Dwayne Johnson not looking so tough

Dwayne Johnson not looking so tough

Right so let’s pause here. Dimwit son agreed to break the law and got busted. Great, so he’s a criminal. He refuses to entrap any of his friends. Great, so he’s got a vague grasp of morality and feels he should not roll on someone he thinks is innocent just to shave years off his sentence. So even though superDad has remarried and has a new child to love, he decides he will act as the snitch. But to achieve the aim of excusing his criminal son, he has to get one or more ex-cons to give up their contacts or involve themselves in further criminal activity and risk jail. For the ex-cons superDad involves, this is not the same as acting as a paid informer for the police. SuperDad is inciting these ex-criminals to become criminals again. He starts a “partnership” with Daniel James (Jon Bernthal) who is married and trying to rebuild his life in difficult circumstances. Just talking to him is a conspiracy and exposes this man to the risk of jail. Yet this conversation gets our hero as far as Malik (Michael K. Williams). The DA is moved to offer a reduction to one year if superDad can bring him in. A concerned DEA officer Cooper (Barry Pepper) sets superDad up with a wire and sits in the background as an advisor. Later he warns superDad about the DA. She can be a little forgetful on the detail of the deals she makes. So our hero ends up being introduced to Juan Carlos “El Topa” Pintera (Benjamin Bratt) and, after a set-piece chase, we get to the end.

Susan Sarandon and Barry Pepper considering their options

Susan Sarandon and Barry Pepper considering their options

In a way this is the film in which the ex-wrestler gets to show whether he can act. Interestingly he may be physically the biggest man in the room on several occasions, but he’s not there to fight. Playing against type, he’s there to look scared but determined. There’s some plausibility to his story that life in the construction industry can’t pay the bills in these difficult economic times. Whether that would force a respectable businessman to start transporting wholesale quantities of drugs is another matter.

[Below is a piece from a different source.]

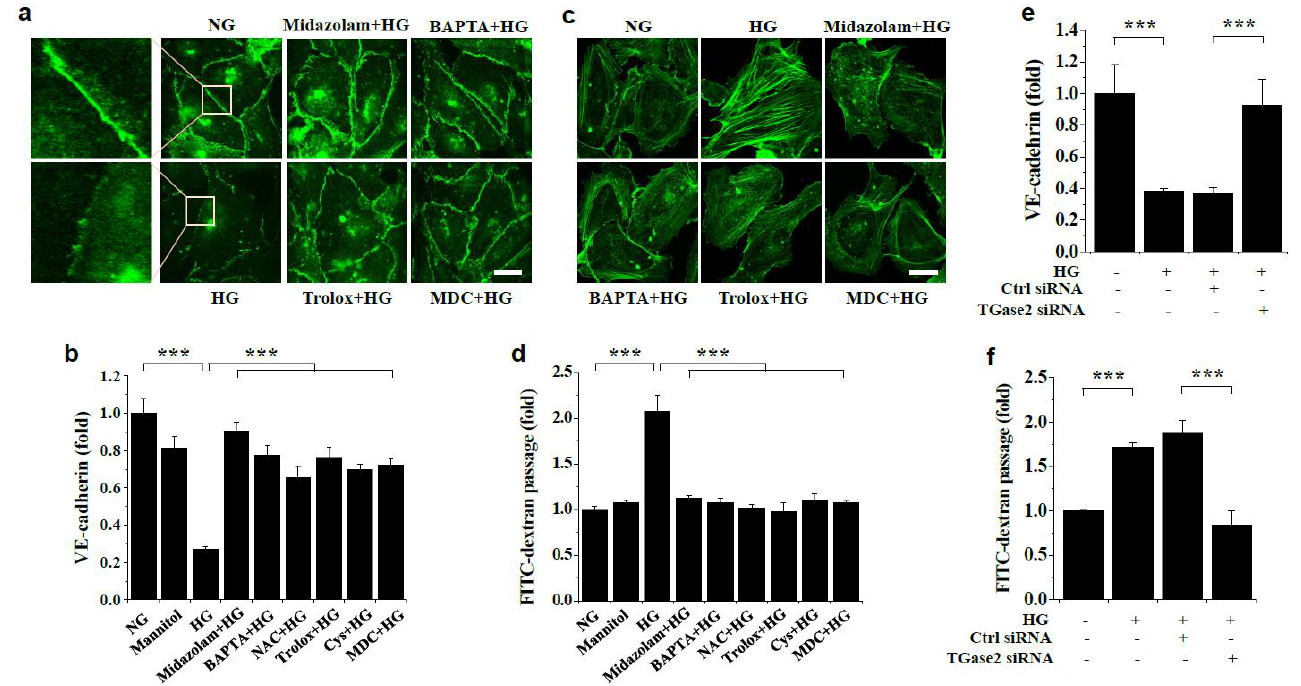
Figure 5. Effects of midazolam and inhibitors on high glucose-induced VE-cadherin disruption, stress fiber formation, and endothelial cell monolayer permeability in HGECs. HGECs were treated for 3 days with normal glucose (NG) or high glucose (HG) in the presence of 20 μ mol/L midazolam, 5 μ mol/L BAPTA-AM, 1 mmol/L NAC, 0.5 μ mol/L Trolox, 50 μ mol/L cystamine, or 20 μ mol/L MDC.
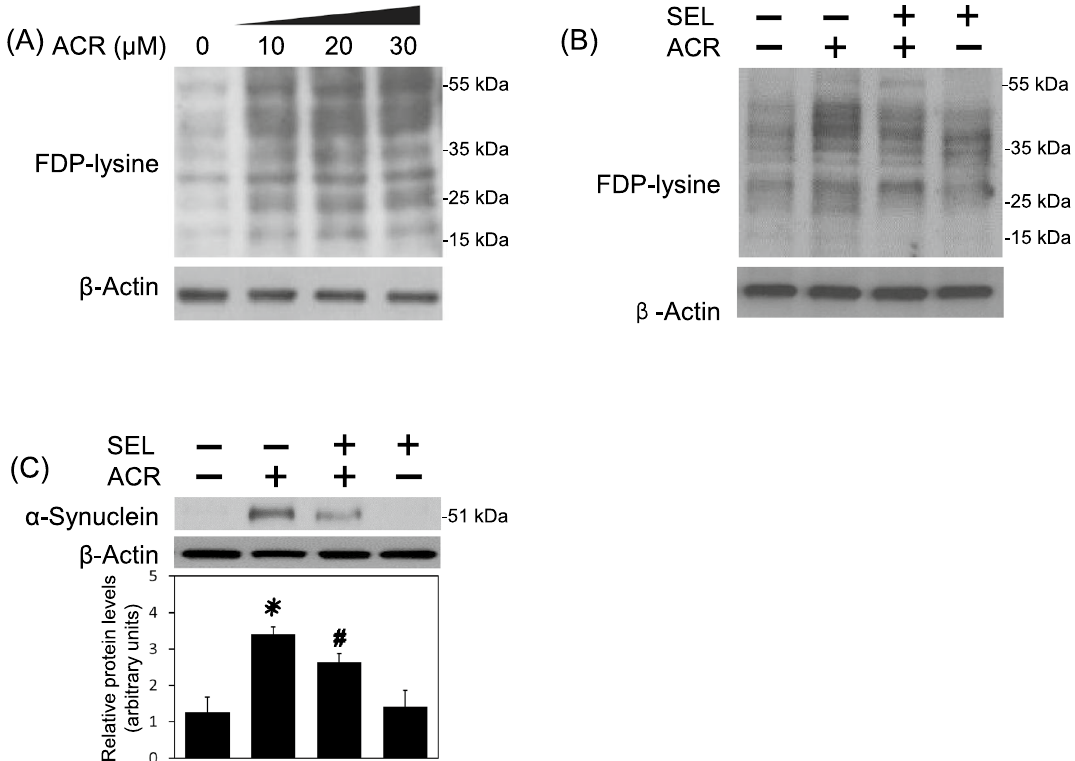
Figure 3. Effect of selumetinib on acrolein-induced protein conjugation and α-synuclein aggregation. ( A ) Primary cultured cortical neurons were treated with acrolein (0–30 μM) for 24 h. Western blot assay was employed to measure FDP-lysine. Each lane contained 25 μg protein for all experiments. Representative Western blot shows the effect of acrolein on FDP-lysine. Similar experiments were performed in duplicate. ( B , C ) Primary cultured cortical neurons were treated with acrolein (30 μM) with/without selumetinib (SEL, 10 μM) for 24 h. Western blot assay was employed to measure FDP-lysine ( B ) and α-synuclein ( C ), respectively. Each lane contained 30 μg protein for all experiments. Graphs show statistical results from relative optical density of bands on the blots. Values are the mean ± SEM. (n = 3/treatment). *p < 0.05 statistically significant in the acrolein groups compared with the control groups; # p < 0.05 statistically significant in acrolein plus SEL group compared with acrolein group by one-way analysis of variance (one-way ANOVA) and followed by the LSD test as post- hoc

Frankly I found the first half of the film to be deadly dull. I’m not doubting the narrative necessity of each element of the story as shown, but the pace is leaden. Even when we get on to the road in his truck, it’s not that much better. It’s a long drive. When the action does come, it somehow failed to engage my interest. It’s not that the situations are without tension. I just didn’t care whether this hero succeeded. Nothing in the set-up seems to justify any of this. I’m not denying this is a terrible law and our hero is being ruthlessly exploited by a DA with a political agenda, but our hero is doing all this for a worthless son. I might have had more sympathy if our hero had been forced into this because he was a victim. But none of this life-and-death extravagance is credible.

The ultimate outcome is also a real pain. The hero and his ex-wife are the happiest ex-couple I’ve ever seen, while our hero has effectively destroyed his new family’s life as his business is gone and they must go into witness protection. I really don’t think that’s going to be a long-term marriage. There’s actually a good story here waiting to be told. If the DA and the undercover cop had sat down with our hero to plan an operation, we could have built up a tense drama. As it is, the parts created for Susan Sarandon and Barry Peeper are woefully underwritten. This would also have put proper legal protection in place for Jon Bernthal as the man seduced back to his criminal ways. The longer term criminals are classic stereotypes and boringly predictable. Not even the acting of Dwayne Johnson can save the film because he’s been given silly things to say and do. Overall, Snitch is a ghastly tragedy of everyone on the production side missing opportunities to make a good film.